O mandado de detenção indicava que as análises do computador do jovem mostravam que "ele tentou consultar, várias vezes e recentemente, páginas da internet com teor jihadista e com uma relação com a Síria".

Em Janeiro do ano passado, depois do atentado contra o semanário satírico Charlie Hebdo que provocou 12 mortos, Mourad Hamyd esteve em prisão preventiva durante 48 horas, em França, tendo sido libertado sem qualquer acusação nem prova contra ele.

 

Detido indivíduo suspeito de ligações a ataque a igreja

Esta segunda-feira, em Pechbonnieu, perto de Toulouse, foi detido para interrogatório um indivíduo suspeito de ligações ao ataque à igreja de Saint-Etienne-du-Rouvray, a 26 de Julho.

A detenção para interrogatório do jovem de 21 anos foi prolongada mais 48 horas esta tarde. De acordo com a AFP que ouviu uma fonte policial, o indivíduo esteve em contacto telefónico com os dois terroristas que assassinaram um padre de 85 anos numa igreja perto de Rouen, na Normandia, um ataque reivindicado pelo autoproclamado Estado Islâmico.
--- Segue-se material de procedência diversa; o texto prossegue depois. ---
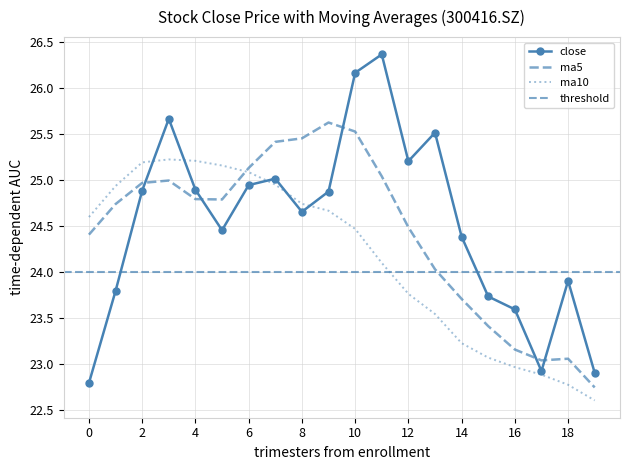

What is the maximum value shown in the chart?

26.4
As autoridades descartam a hipótese de ele ter estado na localidade de Saint-Etienne-du-Rouvray no dia do atentado, mas querem saber se o jovem lá esteve nos dias precedentes.

A 26 de Julho, Adel Kermiche e Abdel Malik Petitjean, de 19 anos, tomaram cinco pessoas como reféns e mataram um padre durante a missa, tendo depois sido abatidos pela polícia.

Em dois meses e meio, a França viveu três ataques terroristas reivindicados pelo autoproclamado Estado Islâmico em Magnanville (13 de Junho, dois mortos), Nice (14 de Julho, 85 mortos) e Saint-Etienne-du-Rouvray (26 de Julho, um morto), mais de seis meses após os atentados de Paris e Saint-Denis que fizeram 130 mortos.